Think about that information. The S&P 500 index consists of the 500 largest and best-known publicly traded companies in the United States. To “beat the benchmark,” all active managers have to do is overweight the winners and underweight the losers. As my colleague, Larry Swedroe, recently noted, 2014 gave them plenty of opportunity to do so. There were vast differences in the returns of the 10 best-performing and the 10 worst-performing stocks in the index that year.
If active managers had skill, surely more than a small minority would have been able to identify the “winners.”
As I previously discussed, investors familiar with this hustle have a far better alternative. They can simply refuse to entrust their money to those with no demonstrated expertise. Instead, they can choose to become evidence-based investors and capture global returns using low management fee index funds.
This prospect is Wall Street’s worst nightmare. It has marshaled its vast resources and is fighting back with articles extolling the purported benefits of active management.
Jim Cramer leads Wall Street’s charge. Here’s the “advice” he gave in a September 2015 article to those just starting out on their investment journey. It’s so irresponsible that I want to quote it.
Cramer is credited as saying that he believes a diversified portfolio of five to 10 individual stocks is the best way to maintain a portfolio.
The article then goes on to quote him directly: “Now, before you start picking stocks, you need to forget everything you’ve ever heard about that classic piece of so-called investing wisdom, buy and hold. We don’t buy and hold here on ‘Mad Money’ — it’s a great way to lose your shirt.”
As usual, Cramer referenced no data to support these views. In reality, the latest research indicates that, for investors in U.S. equities, to be confident of reducing 90 percent of diversifiable risk 90 percent of the time, the number of stocks required is, on average, about 55. In times of distress, it can increase to more than 110 stocks.
Investors can easily reduce risk through appropriate diversification by purchasing low management fee index funds.

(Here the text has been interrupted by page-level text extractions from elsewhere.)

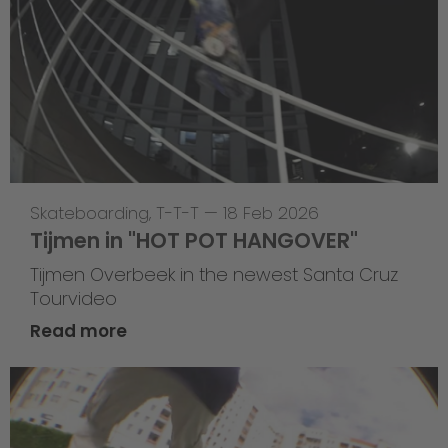
Skateboarding
,
T-T-T
—
18 Feb 2026
Tijmen in "HOT POT HANGOVER"
Tijmen Overbeek in the newest Santa Cruz
Tourvideo
Read more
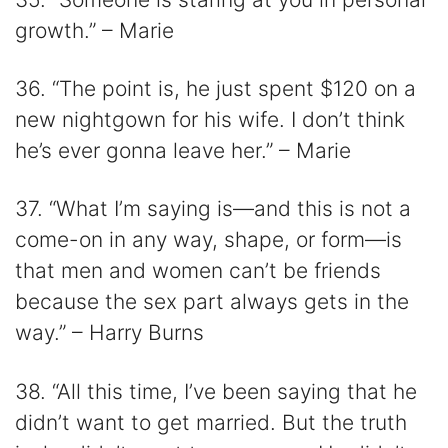
growth.” – Marie
36. “The point is, he just spent $120 on a
new nightgown for his wife. I don’t think
he’s ever gonna leave her.” – Marie
37. “What I’m saying is—and this is not a
come-on in any way, shape, or form—is
that men and women can’t be friends
because the sex part always gets in the
way.” – Harry Burns
38. “All this time, I’ve been saying that he
didn’t want to get married. But the truth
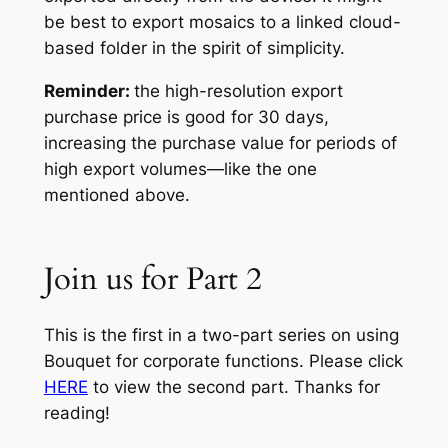
be best to export mosaics to a linked cloud-
based folder in the spirit of simplicity.
Reminder:
the high-resolution export
purchase price is good for 30 days,
increasing the purchase value for periods of
high export volumes—like the one
mentioned above.
Join us for Part 2
This is the first in a two-part series on using
Bouquet for corporate functions. Please click
HERE
to view the second part. Thanks for
reading!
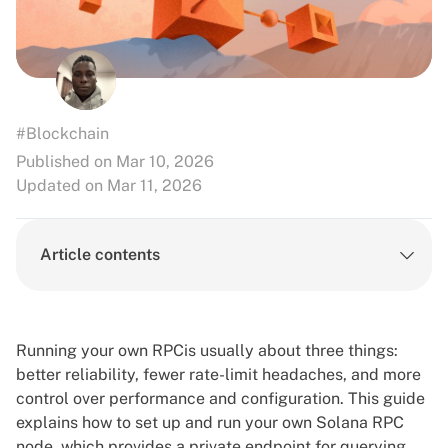
#Blockchain
Published on Mar 10, 2026
Updated on Mar 11, 2026
Article contents
Running your own RPCis usually about three things:
better reliability, fewer rate-limit headaches, and more
control over performance and configuration. This guide
explains how to set up and run your own Solana RPC
node, which provides a private endpoint for querying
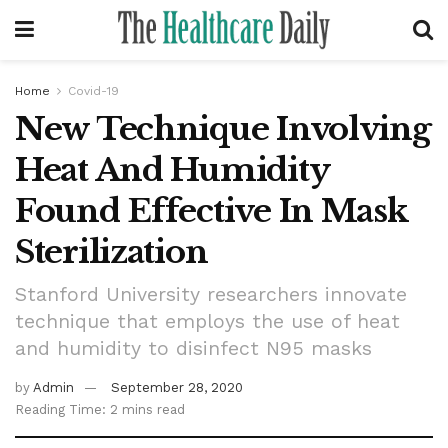
Home
Covid-19
New Technique Involving
Heat And Humidity
Found Effective In Mask
Sterilization
Stanford University researchers innovate
technique that employs the use of heat
and humidity to disinfect N95 masks
by
Admin
September 28, 2020
Reading Time: 2 mins read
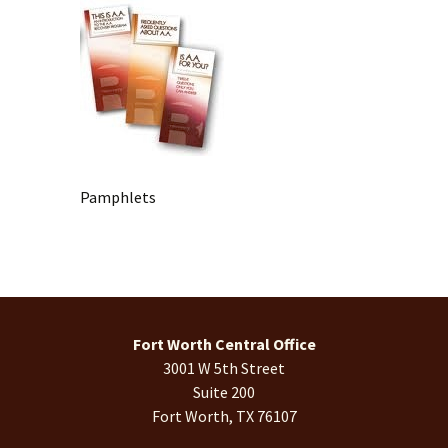
Pamphlets
Fort Worth Central Office
3001 W 5th Street
Suite 200
Fort Worth, TX 76107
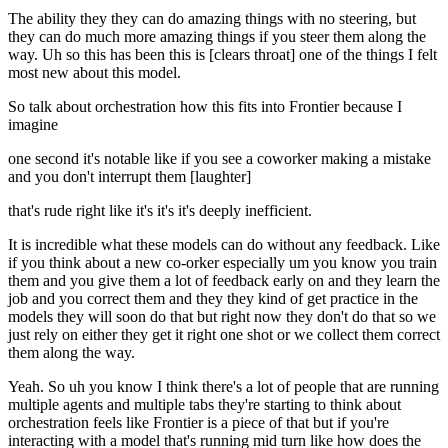
The ability they they can do amazing things with no steering, but
they can do much more amazing things if you steer them along the
way. Uh so this has been this is [clears throat] one of the things I felt
most new about this model.
So talk about orchestration how this fits into Frontier because I
imagine
one second it's notable like if you see a coworker making a mistake
and you don't interrupt them [laughter]
that's rude right like it's it's it's deeply inefficient.
It is incredible what these models can do without any feedback. Like
if you think about a new co-orker especially um you know you train
them and you give them a lot of feedback early on and they learn the
job and you correct them and they they kind of get practice in the
models they will soon do that but right now they don't do that so we
just rely on either they get it right one shot or we collect them correct
them along the way.
Yeah. So uh you know I think there's a lot of people that are running
multiple agents and multiple tabs they're starting to think about
orchestration feels like Frontier is a piece of that but if you're
interacting with a model that's running mid turn like how does the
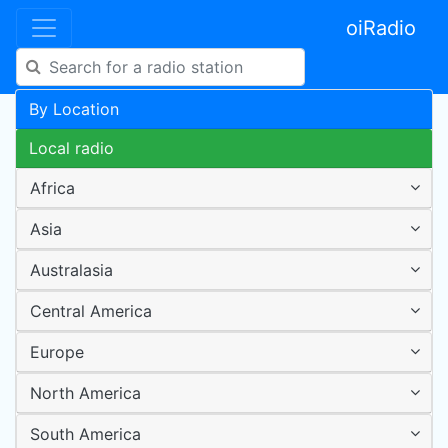
oiRadio
By Location
Local radio
Africa
Asia
Australasia
Central America
Europe
North America
South America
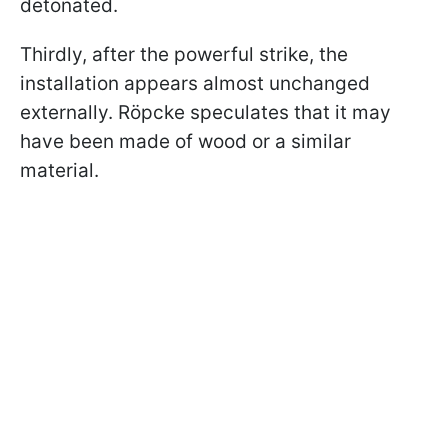
detonated.
Thirdly, after the powerful strike, the
installation appears almost unchanged
externally. Röpcke speculates that it may
have been made of wood or a similar
material.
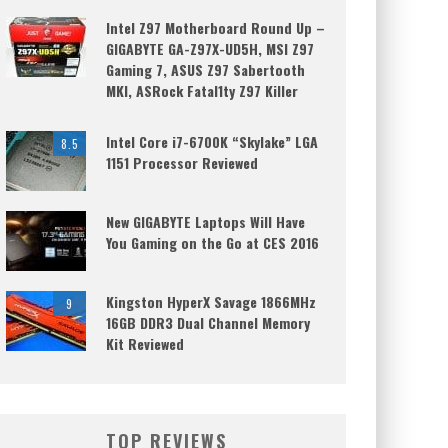
Intel Z97 Motherboard Round Up –
GIGABYTE GA-Z97X-UD5H, MSI Z97
Gaming 7, ASUS Z97 Sabertooth
MKI, ASRock Fatal1ty Z97 Killer
Intel Core i7-6700K “Skylake” LGA
8.5
1151 Processor Reviewed
New GIGABYTE Laptops Will Have
You Gaming on the Go at CES 2016
Kingston HyperX Savage 1866MHz
9
16GB DDR3 Dual Channel Memory
Kit Reviewed
TOP REVIEWS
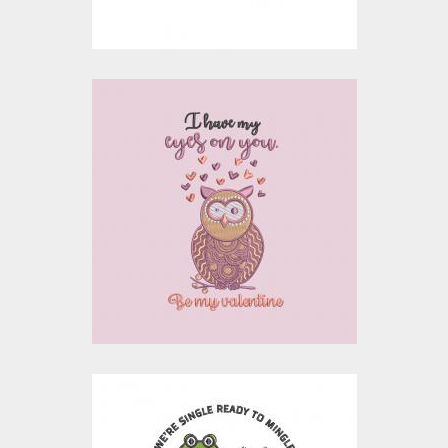
$15.00
$10.00
Embroidery Design: I
Have My Eyes On You
Embroidery Designs
$15.00
$10.00
Embroidery Design:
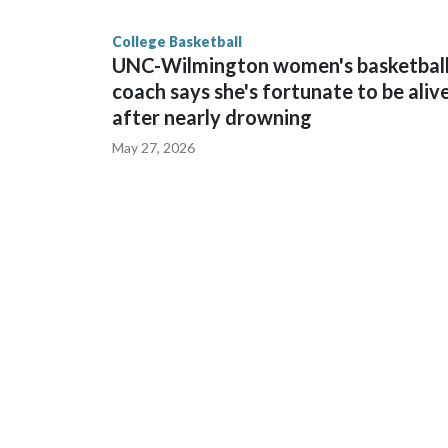
finished No. 10 with a 29-5 record after reachin
College Basketball
UNC-Wilmington women's basketbal
coach says she's fortunate to be aliv
after nearly drowning
May 27, 2026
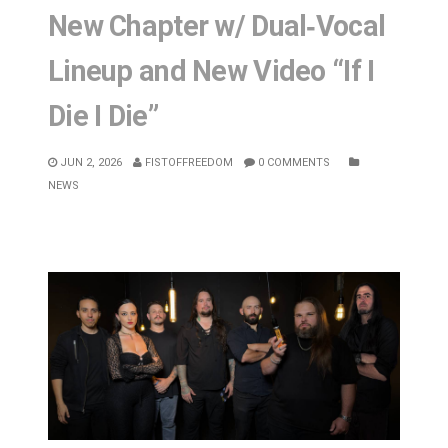
New Chapter w/ Dual‑Vocal
Lineup and New Video “If I
Die I Die”
JUN 2, 2026
FISTOFFREEDOM
0 COMMENTS
NEWS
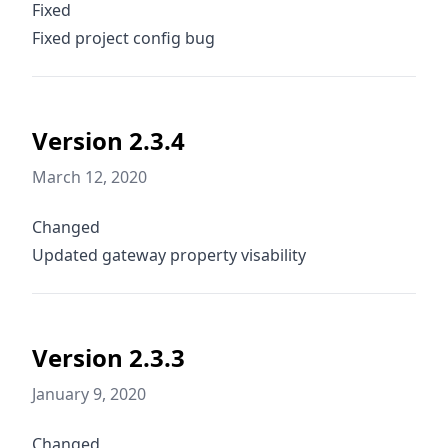
Fixed
Fixed project config bug
Version 2.3.4
March 12, 2020
Changed
Updated gateway property visability
Version 2.3.3
January 9, 2020
Changed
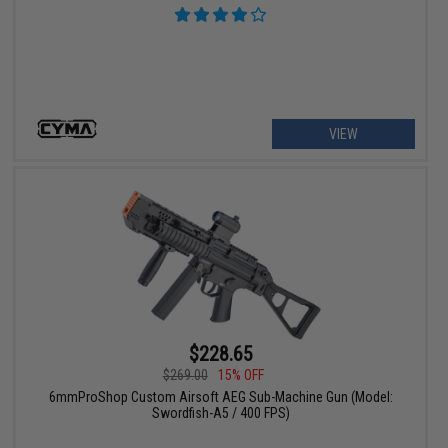
VIEW
$228.65
$269.00
15% OFF
6mmProShop Custom Airsoft AEG Sub-Machine Gun (Model:
Swordfish-A5 / 400 FPS)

Cramer’s observation that a “buy and hold” strategy is “a great way to lose your shirt” is also belied by the evidence. For the period from Dec. 31, 1993 through Dec. 31, 2013, the average investor had an annualized return of about 2.2 percent. Investors who “bought and held” an index fund tracking the S&P 500 earned 8.5 percent, less the low management fees charged by the fund.
Ironically, the best way to “lose your shirt” might be to follow Cramer’s stock picking advice. In a well-reported debacle, on April 6, 2015, Cramer gave his hapless viewers a list of 49 stocks to “buy right now.” Six months later, only 28 percent of them closed higher than their April trading price. In just six months, investors who followed Cramer’s advice lost 7.09 percent of their money.
Once you recognize that Cramer and many others in the financial media are just shills for an industry that wants you to chase returns, buy and sell stocks and bounce in and out of the market, you will have made a giant step toward investing in an intelligent, responsible — and evidence-based — manner.